Transplanting an eye or individual cells from one eye into another and expecting them to connect flawlessly with all of the nerves necessary for normal vision is not straightforward.
So far, the results are encouraging, and RPE cell transplantation appears to be a safe procedure. Therefore, it’s not too far away when we may be able to grow “an eye in a dish” and transplant it to restore a blind person’s vision!
As of nov 2022
The focus is on usher syndrome
The genetic condition in question here is Usher syndrome, a rare birth defect that can leave a baby born deaf and with eyesight that degenerates by adulthood. By growing mini eyes from donors with and without Usher syndrome, the team was able to observe differences between the two. This could ultimately lead to clues for new treatments for the disease, as well as others like retinitis pigmentosa.

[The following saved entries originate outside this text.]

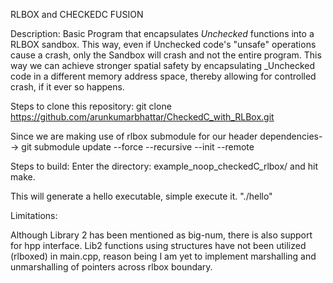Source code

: RLBOX and CHECKEDC FUSION

Description: Basic Program that encapsulates _Unchecked_ functions into a RLBOX sandbox. This way, even if Unchecked code's "unsafe" operations 
	     cause a crash, only the Sandbox will crash and not the entire program. This way we can achieve stronger spatial safety by encapsulating 
	     _Unchecked code in a different memory address space, thereby allowing for controlled crash, if it ever so happens.
	  
Steps to clone this repository:
git clone https://github.com/arunkumarbhattar/CheckedC_with_RLBox.git

Since we are making use of rlbox submodule for our header dependencies-->
git submodule update --force --recursive --init --remote

Steps to build:
Enter the directory: example_noop_checkedC_rlbox/
and hit make.

This will generate a hello executable, simple execute it. "./hello" 

Limitations:

Although Library 2 has been mentioned as big-num, there is also support for hpp interface. 
Lib2 functions using structures have not been utilized (rlboxed) in main.cpp, reason being
I am yet to implement marshalling and unmarshalling of pointers across rlbox boundary.
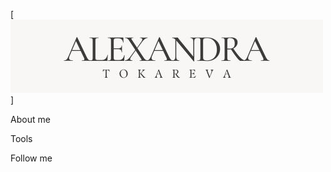 [![Headers](https://github.com/AlexandraTM01/AlexandraTM01/blob/main/assets/1.jpg)]

About me

Tools

Follow me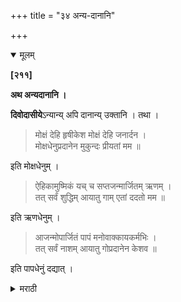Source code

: +++
title = "३४ अन्य-दानानि"

+++

<details open><summary>मूलम्</summary>

**[२११]**

**अथ अन्यदानानि ।**

**दिवोदासीये**ऽन्यान्य् अपि दानान्य् उक्तानि । तथा ।

> मोक्षं देहि हृषीकेश मोक्षं देहि जनार्दन ।  
मोक्षधेनुप्रदानेन मुकुन्दः प्रीयतां मम ॥

इति मोक्षधेनुम् ।

> ऐहिकामुष्मिकं यच् च सप्तजन्मार्जितम् ऋणम् ।  
तत् सर्वं शुद्धिम् आयातु गाम् एतां ददतो मम ॥

इति ऋणधेनुम् ।

> आजन्मोपार्जितं पापं मनोवाक्कायकर्मभिः ।  
तत् सर्वं नाशम् आयातु गोप्रदानेन केशव ॥

इति पापधेनुं दद्यात् ।
</details>

<details><summary>मराठी</summary>

यानन्तर अन्यदाने साङ्गतो. 

ह्यांविषया दिवोदासीयाम्त अन्य दान माङ्गितली आहेत ती.. " 

> मोक्षं देहि हृषीकेश मोक्षं देहि जनार्दन ॥  
मोक्षधेनुप्रदानेन मुकुन्दः प्रीयतां मम ॥ १ ॥ 

या मन्त्राने मोक्षधन दान...

> ऐहिकामुष्मिकं यच्च सप्तजन्मार्जितं ऋणम् ॥  
सत्सर्वं सिद्धिमायातु गामेतां ददतो मम ॥ १ ॥ 

यानं ऋणधनुदान -

> आजन्मोपार्जितं पापं मनोवाक्कायकर्मभिः ॥  
तत्सर्वं नाशमायातु गोप्रदानेन केशव ॥ १ ॥ 

यानं पापधनुदान करावं," अम माङ्गितलं आहे. 
</details>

January 11, 2023 (this article)
"We wanted to use the cells from those organoids as replacement parts for the same types of cells that have been lost in the course of retinal diseases," says Gamm.
"But after being grown in a laboratory dish for months as compact clusters, the question remained – will the cells behave appropriately after we tease them apart? Because that is key to introducing them into a patient's eye."
"We've been quilting this story together in the lab, one piece at a time, to build confidence that we're headed in the right direction," says Gamm, from the University of Wisconsin-Madison.
"It's all leading, ultimately, to human clinical trials, which are the clear next step."
Further analysis revealed that the cell types that were most commonly forming synapses were the photoreceptors, commonly distinguished as rods and cones. That's encouraging, because these cell types are the ones lost in diseases such as retinitis pigmentosa and age-related macular degeneration.
--------------------------------------------------------------------------------------------------------------------------
Edit: before people ask "why they are focusing on genetic defects rather than entirely focusing on growing eyes in lab?"
My understanding is:
They are trying to fix the smaller problems and then move on to the bigger ones, this makes it more sustainable and proves the technology is safe.
They also need more funds in order to continue their research.
The harder problems you try to fix the more investments are required.